Le rapport conclut que le déclenchement des révolutions du Printemps arabe procède d'un
mécontentement croissant et largement partagé à l'égard de la qualité de la vie. Les personnes
ordinaires, en particulier les classes moyennes, étaient frustrées par la dégradation de leur qualité
de vie, une situation qui se traduisait par le manque d'emplois dans le secteur formel, la qualité
insatisfaisante des services publics et les problèmes de gouvernance. Le système généralisé des
subventions qui ne pouvait plus compenser toutes ces difficultés était le reflet d’une utilité
marginale décroissante ; les subventions importaient moins pour le bien-être des 40 % de la
population constituant la classe moyenne que pour le bien-être des 40 % les plus pauvres. Le
contrat social de redistribution sans donner voix au chapitre a cessé de fonctionner. La classe
moyenne en voulait davantage : se faire entendre, avoir de véritables opportunités et tenir les
pouvoirs publics comptables de leurs actions.
La violence extrême qui se répand dans la région MENA au lendemain du Printemps arabe semble
être davantage liée aux grandes inégalités entre des groupes organisés suivant des critères
ethniques ou sectaires plutôt qu’aux inégalités économiques proprement dites.
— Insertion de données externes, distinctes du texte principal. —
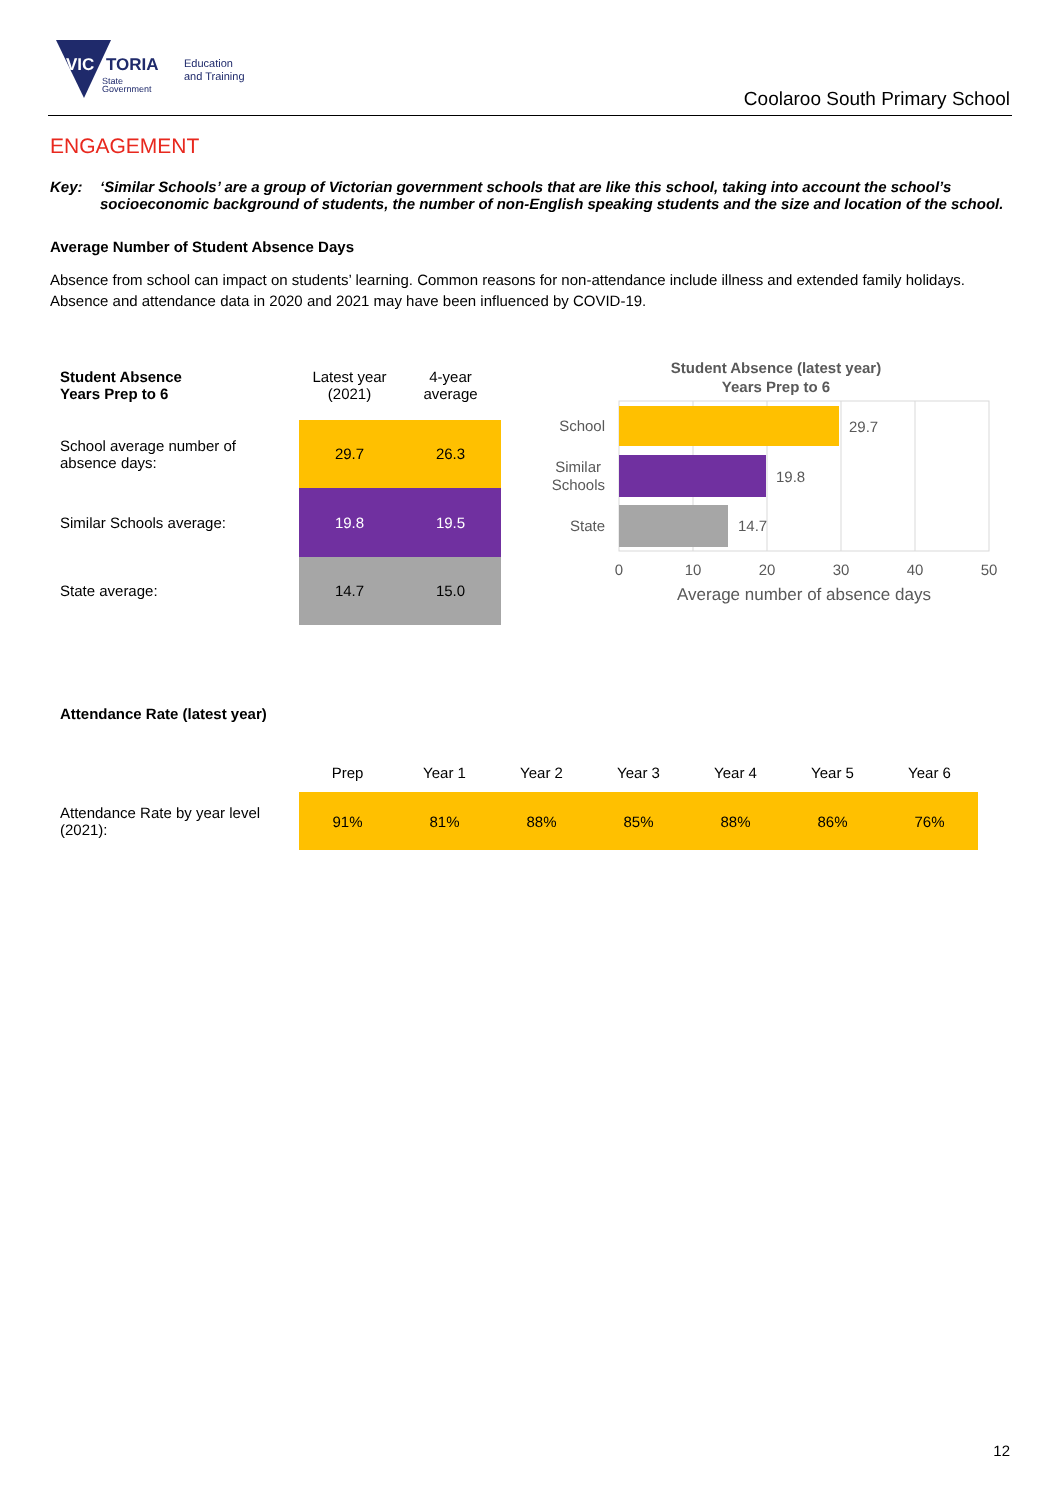VIC
TORIA
State
Government
Education
and Training
Coolaroo South Primary School
ENGAGEMENT
Key: ‘Similar Schools’ are a group of Victorian government schools that are like this school, taking into account the school’s socioeconomic background of students, the number of non-English speaking students and the size and location of the school.
Average Number of Student Absence Days
Absence from school can impact on students’ learning. Common reasons for non-attendance include illness and extended family holidays. Absence and attendance data in 2020 and 2021 may have been influenced by COVID-19.
| Student Absence Years Prep to 6 | Latest year (2021) | 4-year average |
| --- | --- | --- |
| School average number of absence days: | 29.7 | 26.3 |
| Similar Schools average: | 19.8 | 19.5 |
| State average: | 14.7 | 15.0 |
Student Absence (latest year)
Years Prep to 6
29.7
19.8
14.7
School
Similar
Schools
State
0
10
20
30
40
50
Average number of absence days
Attendance Rate (latest year)
| | Prep | Year 1 | Year 2 | Year 3 | Year 4 | Year 5 | Year 6 |
| Attendance Rate by year level (2021): | 91% | 81% | 88% | 85% | 88% | 86% | 76% |
12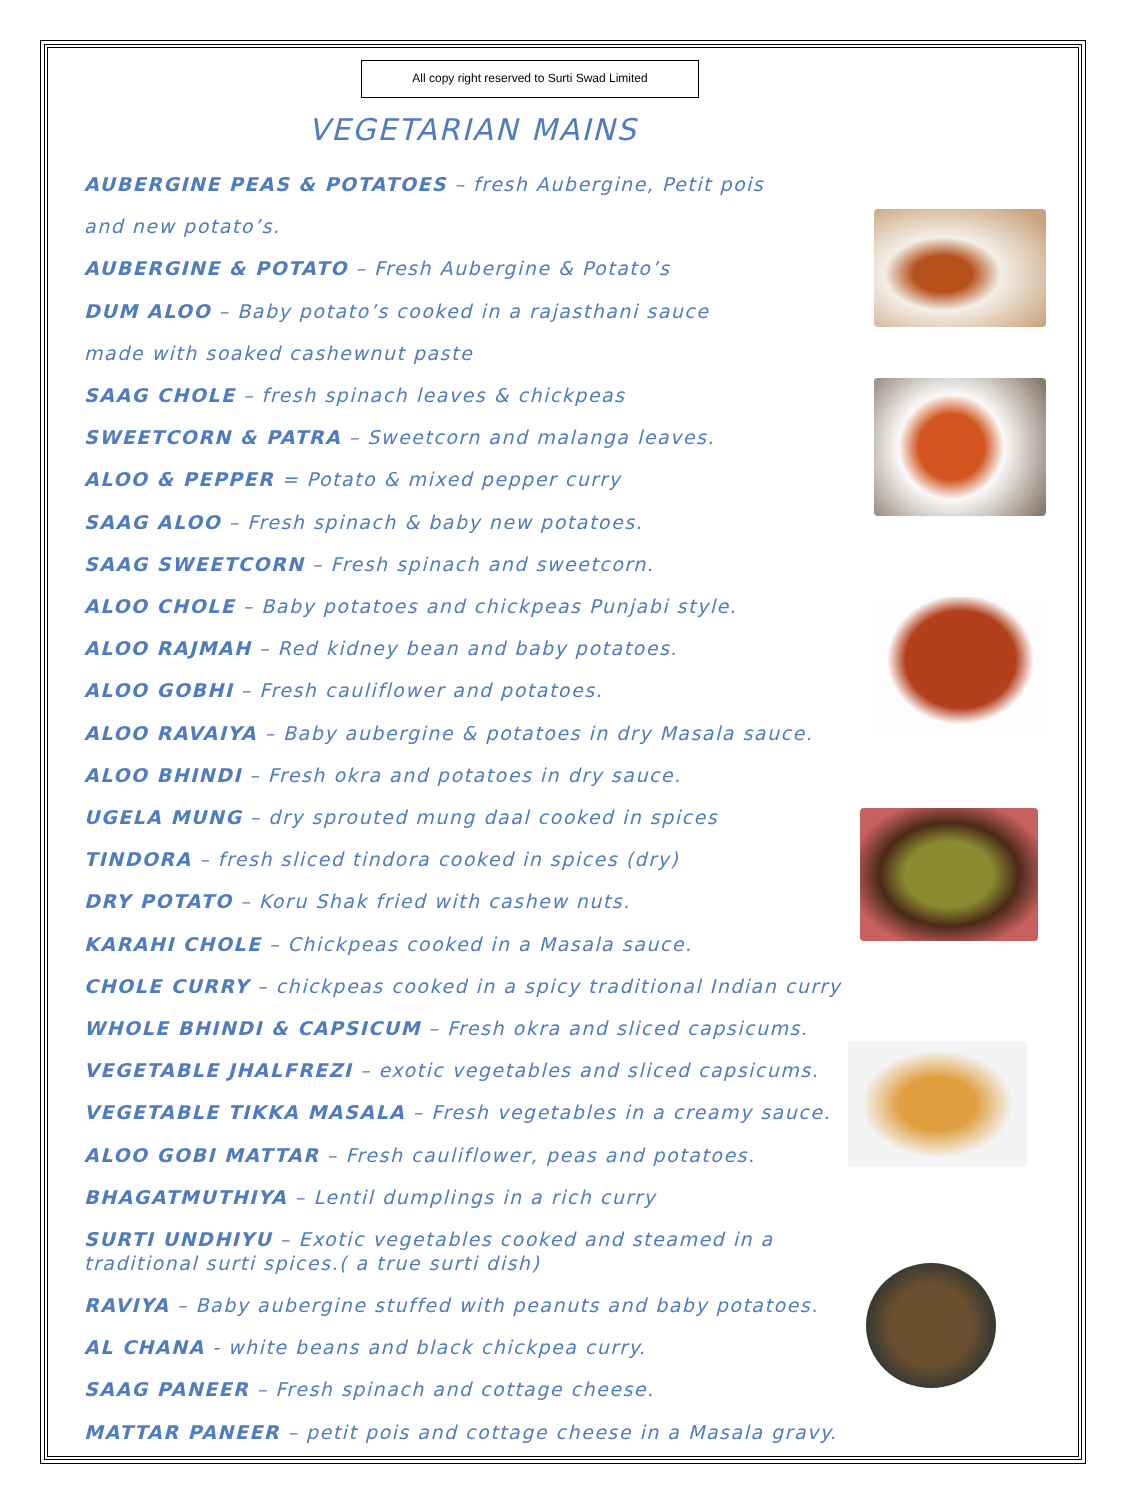All copy right reserved to Surti Swad Limited
VEGETARIAN MAINS
AUBERGINE PEAS & POTATOES – fresh Aubergine, Petit pois
and new potato’s.
AUBERGINE & POTATO – Fresh Aubergine & Potato’s
DUM ALOO – Baby potato’s cooked in a rajasthani sauce
made with soaked cashewnut paste
SAAG CHOLE – fresh spinach leaves & chickpeas
SWEETCORN & PATRA – Sweetcorn and malanga leaves.
ALOO & PEPPER = Potato & mixed pepper curry
SAAG ALOO – Fresh spinach & baby new potatoes.
SAAG SWEETCORN – Fresh spinach and sweetcorn.
ALOO CHOLE – Baby potatoes and chickpeas Punjabi style.
ALOO RAJMAH – Red kidney bean and baby potatoes.
ALOO GOBHI – Fresh cauliflower and potatoes.
ALOO RAVAIYA – Baby aubergine & potatoes in dry Masala sauce.
ALOO BHINDI – Fresh okra and potatoes in dry sauce.
UGELA MUNG – dry sprouted mung daal cooked in spices
TINDORA – fresh sliced tindora cooked in spices (dry)
DRY POTATO – Koru Shak fried with cashew nuts.
KARAHI CHOLE – Chickpeas cooked in a Masala sauce.
CHOLE CURRY – chickpeas cooked in a spicy traditional Indian curry
WHOLE BHINDI & CAPSICUM – Fresh okra and sliced capsicums.
VEGETABLE JHALFREZI – exotic vegetables and sliced capsicums.
VEGETABLE TIKKA MASALA – Fresh vegetables in a creamy sauce.
ALOO GOBI MATTAR – Fresh cauliflower, peas and potatoes.
BHAGATMUTHIYA – Lentil dumplings in a rich curry
SURTI UNDHIYU – Exotic vegetables cooked and steamed in a traditional surti spices.( a true surti dish)
RAVIYA – Baby aubergine stuffed with peanuts and baby potatoes.
AL CHANA - white beans and black chickpea curry.
SAAG PANEER – Fresh spinach and cottage cheese.
MATTAR PANEER – petit pois and cottage cheese in a Masala gravy.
Même si les
revendications à elles seules n’entraînent pas la guerre civile, les manifestations et les
soulèvements motivés par ces revendications peuvent se transformer en guerres civiles si des
groupes organisés selon des critères sectaires et/ou ethniques s’en servent pour obtenir le soutien
du public. Dans ces sociétés fortement polarisées, l’existence de ressources naturelles et d’une
large proportion de jeunes hommes sans emploi accroît davantage les risques de conflit. C'est dire
qu'au lendemain du Printemps arabe, la région MENA semble être au bord du chaos.
Source : Ianchovichina, E., Mottaghi, L. et Devarajan S. (2015) Inequality, Crisis, and Conflict in
the Arab World. Rapport de suivi économique de la région Moyen-Orient et Afrique du Nord
(MENA). Washington : Groupe de la Banque mondiale.